他們都錯了嗎?其實不然。就如同那個憤怒的小鼓手的媽媽一樣,很多時候,我們只是沒有把我們自己的困境很好地傳遞給對方知道,也因此對方無從了解我們的問題。如果我們能夠了解並且真實的去感受,「病人」角色是一種「非自願性」的選擇,那麼我們或許可以多一點體諒。這世界上有很多種角色都是我們自願選擇的,但卻沒有人願意主動並且樂意地成為病人這個角色,我們都是不得不地成為一個病人,是疾病找上了我們,使我們成為一個病人。也因此,在這種萬般不願、心有不甘的情況下,要求一個病人能夠抱持理性、平和地與醫療人員溝通,有時實在是一種過高的期待,特別是在一種病痛的折磨下、對疾病的未知恐懼中,病人常常是失了平常的從容的。而病人家屬更是在這種無知的焦慮中,放大了他們的恐懼,因為身邊這個飽受病痛折磨的人,是他們最愛的人,對於最愛的人正遭逢的折磨,有時甚至比 自己受折磨痛苦更甚。

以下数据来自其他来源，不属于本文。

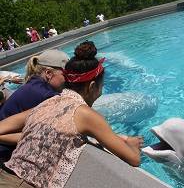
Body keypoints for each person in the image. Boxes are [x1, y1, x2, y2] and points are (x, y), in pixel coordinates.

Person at [0, 41, 143, 188]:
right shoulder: (86, 114)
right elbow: (134, 159)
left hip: (4, 174)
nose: (101, 91)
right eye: (101, 85)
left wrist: (36, 133)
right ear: (92, 86)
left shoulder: (46, 103)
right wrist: (132, 144)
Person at [0, 49, 68, 162]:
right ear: (48, 73)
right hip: (4, 155)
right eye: (65, 74)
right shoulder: (45, 95)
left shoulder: (34, 84)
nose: (69, 79)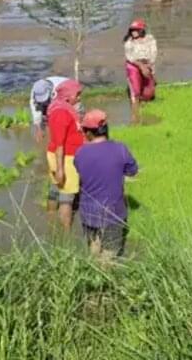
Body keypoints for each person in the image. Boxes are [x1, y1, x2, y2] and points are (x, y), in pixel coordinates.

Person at [74, 109, 139, 259]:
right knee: (110, 253)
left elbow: (81, 173)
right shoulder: (120, 149)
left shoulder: (80, 153)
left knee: (93, 249)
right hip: (113, 212)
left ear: (88, 133)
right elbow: (133, 171)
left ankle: (94, 270)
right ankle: (106, 270)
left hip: (88, 212)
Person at [46, 79, 84, 232]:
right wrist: (61, 169)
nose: (79, 98)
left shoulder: (61, 107)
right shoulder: (61, 113)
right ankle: (66, 233)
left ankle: (50, 219)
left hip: (59, 155)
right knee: (67, 197)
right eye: (77, 95)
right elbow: (60, 145)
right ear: (67, 97)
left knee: (55, 188)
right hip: (65, 157)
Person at [124, 19, 157, 122]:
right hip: (134, 65)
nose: (133, 32)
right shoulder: (129, 42)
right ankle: (135, 111)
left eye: (136, 30)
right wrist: (141, 66)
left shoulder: (150, 39)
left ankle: (144, 95)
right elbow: (130, 57)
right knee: (136, 93)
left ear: (141, 30)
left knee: (149, 95)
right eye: (132, 30)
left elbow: (153, 54)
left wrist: (149, 67)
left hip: (147, 64)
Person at [28, 75, 69, 144]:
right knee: (45, 117)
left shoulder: (59, 88)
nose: (42, 101)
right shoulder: (35, 91)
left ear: (49, 91)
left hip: (68, 92)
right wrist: (38, 128)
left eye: (44, 98)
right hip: (53, 97)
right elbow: (35, 110)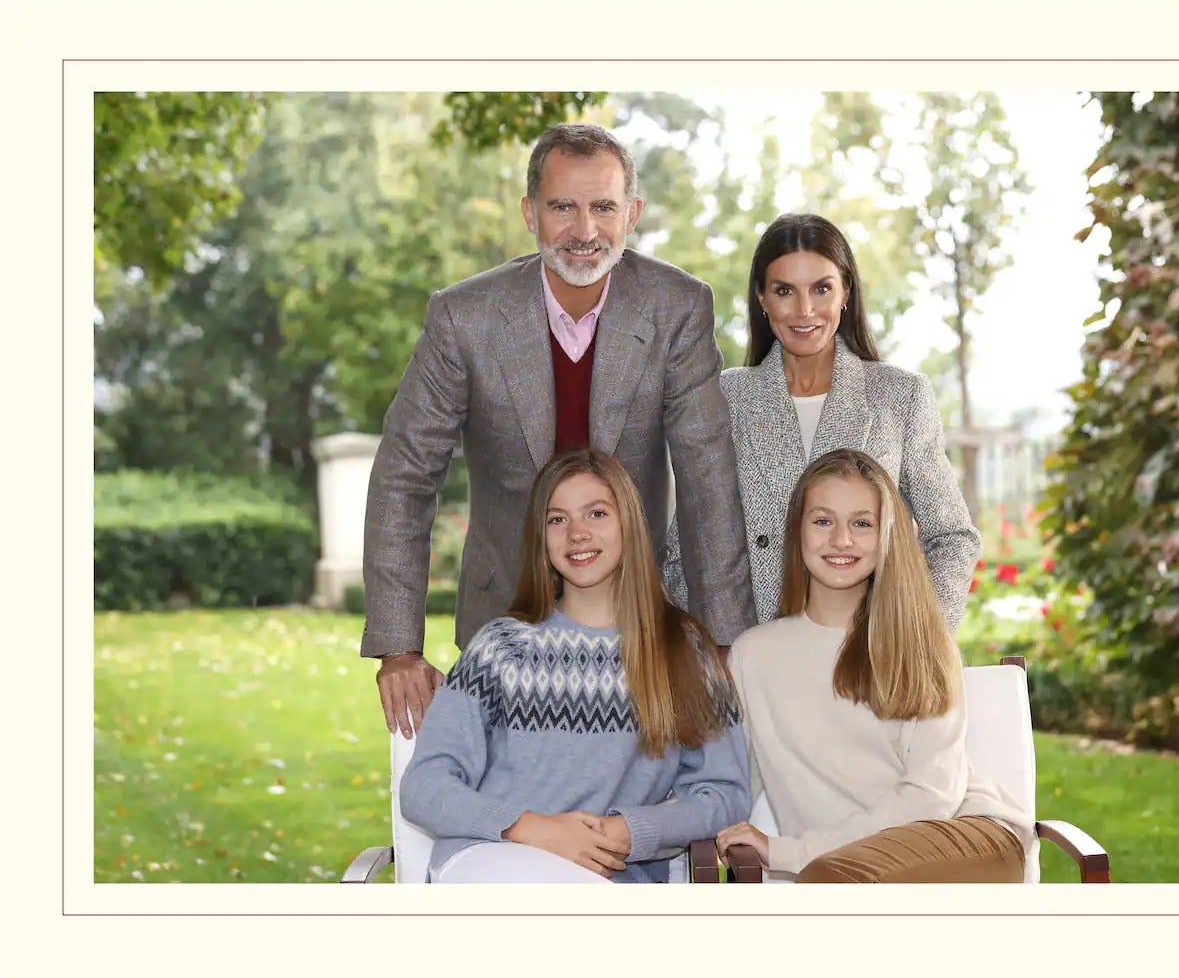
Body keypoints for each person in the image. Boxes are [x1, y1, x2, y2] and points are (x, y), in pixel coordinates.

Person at [363, 123, 755, 738]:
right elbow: (404, 475)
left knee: (642, 806)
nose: (584, 231)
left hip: (637, 621)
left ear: (632, 213)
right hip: (503, 620)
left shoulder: (678, 307)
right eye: (562, 207)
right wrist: (398, 646)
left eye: (603, 207)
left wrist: (728, 640)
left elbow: (708, 475)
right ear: (530, 213)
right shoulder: (463, 318)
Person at [399, 449, 750, 883]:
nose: (577, 534)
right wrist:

我很喜歡日本茶道中的「一期一會」這個詞,它意指人世間的相遇只有那麼一次。其實這用在病人和疾病身上也很貼切。對很多醫師而言,病人身上的症狀可能已經看過幾百個案例,見怪不怪。但對於那個踏入你診間的病人而言,這些疾病與病人本身都是那「一期一會」。所以當他們問出那些讓你嗤之以鼻的問題、表達出一種你覺得大驚小怪的擔憂時,請試著體諒病人並非與此疾病相熟,他們也只是這麼的一次相遇。特別是當我們對一些事情無法了解、毫無經驗時,無知的恐懼更加會吞沒我們的理性。
但從另一方面來說,我一直認為病人與病人家屬也必須學著去理解並體諒醫療人員背後的辛苦與困境。其實病人對醫療人員的怒目相向也不在少見,特別是我們這幾十年來特別強調「病人的權利」、「醫療是種服務業」的過度解讀的情況下,有時病人或者是家屬會忽略掉一種對人的基本尊重。
正如同我們希望醫療人員能夠理解病人的「一期一會」,我們也希望病人及其家屬能夠理解,醫療人員不僅要處理你的「一期一會」,他們同時還得處理許多病人的「一期一會」。但醫療人員的時間、精力是固定的,我們在過度要求他們的醫療態度時,是否也曾關懷過他們是否也已經在體力耗盡的邊緣?當他們面臨這些臨床醫療場域中與疾病分秒必爭搶救病人的生命的同時,我們是否也可以多一點對人的基本同理心?去想想他們究竟已經多久沒有坐下來休息一下、喝一口水了?
每個早晨,我們還在睡夢中時,許多醫療人員已經在醫院開始他們緊湊的醫療工作;當我們在餐廳享用一頓豐富的晚餐,愉快的打卡上傳照片時,他們可能還在門診工作中一個接一個病人的進行診療;而深夜當我們安詳地進入夢鄉時,他們可能還在手術台上奮戰,努力搶救病人的生命。而這一些難道不值得我們給予更多的尊重與體諒嗎?
任何一種「關係」,不論是朋友關係、親子關係、夫妻關係等,都必須建基在互相尊重與體諒上,這一段關係才有可能走的健康、走得長遠。醫病關係也不例外。過於強調病人的權利,而忽略病人的義務以及損害醫療人員的權利,都不是一種健全的狀態;反之亦然。
唯有雙方都能夠學習互相尊重、學著站在對方的角度去思考與體諒,這種關係才有可能良好的維繫下去,而所謂的信任才有可能 慢慢地滋生。
鼓聲可以是悠揚的,讓我們停止憤怒的鼓聲,試著理解每個人背後所經受的痛苦,學著體諒在每個情緒下的行為,當我們都能夠放下自身的成見,相信醫病關係能夠越來越好。